Building Cross-Disciplinary Collaboration in Data-Intensive Astronomy: A Modular Framework for Transparent Analysis

Introduction

Modern exoplanetary research increasingly requires combining expertise from astronomy, data science, and research software engineering. The complexity and volume of data from current and future missions demand not only robust processing techniques, but also transparent and reproducible analysis frameworks. In this context, we present a modular, open-source software framework developed to support systematic comparison of different data processing and modelling methods. Its architecture allows for flexibility, extensibility, and collaboration across disciplines.

The primary aim of this tool is to improve the reliability and interpretability of data-intensive exoplanet analysis workflows. By enabling the side-by-side application of multiple methodologies, researchers can better understand how specific assumptions and preprocessing decisions affect the outcomes of scientific inference.

Method

The framework allows researchers to create interchangeable modules covering stages such as data preparation, detrending, modelling, and parameter estimation. Each module is designed to operate independently within a defined interface, allowing researchers to substitute components and evaluate their effects on final results.

This design supports collaborative development and integration of methods by contributors with varied technical backgrounds. It facilitates comparative workflows and improves reproducibility by preserving the full sequence of processing steps used in each analysis.

As a proof of concept, the framework has been applied to the analysis of the long-period exoplanet candidate TOI-4409 b. This target was observed across 21 transits using a combination of ground-based and space-based photometric instruments, including TESS, ASTEP, CHAT, OMES, LCOGT, and PEST. The tool was used to integrate the datasets and test multiple modelling approaches in order to refine the planet’s properties. Additionally, the framework is being used in the analysis of archival TESS survey data to explore the effects of different noise-processing strategies on large-scale population-level studies.

Results

The application of the framework to TOI-4409 b demonstrated its capacity to manage multi-instrument datasets and compare model outputs under controlled conditions. The combined light curve analysis yielded updated estimates of the planet’s physical and orbital parameters, building on previos findings.

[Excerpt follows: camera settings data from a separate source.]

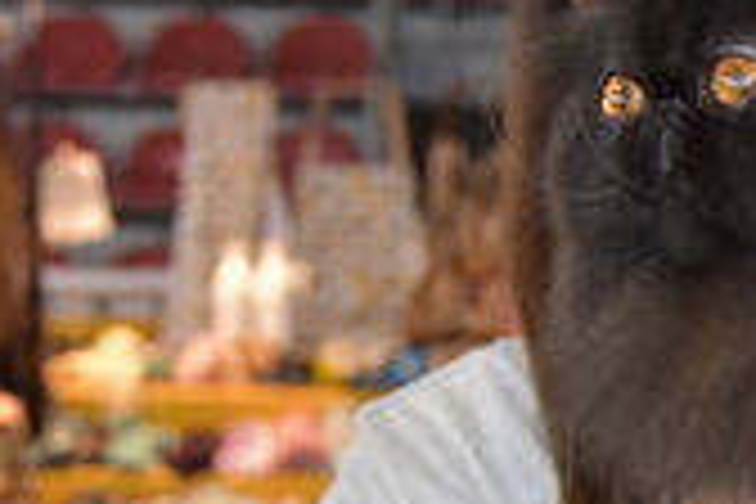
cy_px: 428
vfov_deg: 7.5
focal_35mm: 182
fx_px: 3822
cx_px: 792
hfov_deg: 11.2
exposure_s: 1/20
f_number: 4.2
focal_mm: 34
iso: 400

In parallel, its use in TESS archive analysis highlights the framework’s scalability and utility in benchmarking data-processing techniques across large datasets, allowing users to evaluate the impact of algorithmic variation on statistical outcomes.

Conclusion

This modular framework contributes to current efforts in research software engineering by providing a reproducible and extensible platform for astronomical data analysis. Its structure supports interdisciplinary collaboration by enabling clear communication and integration of alternative methodologies.

By presenting this tool within the EPSC-DPS community, particularly in the context of cross-disciplinary planetary science collaboration, we aim to introduce it as a useful addition to researchers' analytical toolkits, and to gather practical feedback from a diverse range of users to guide its development and ensure it aligns with real scientific needs.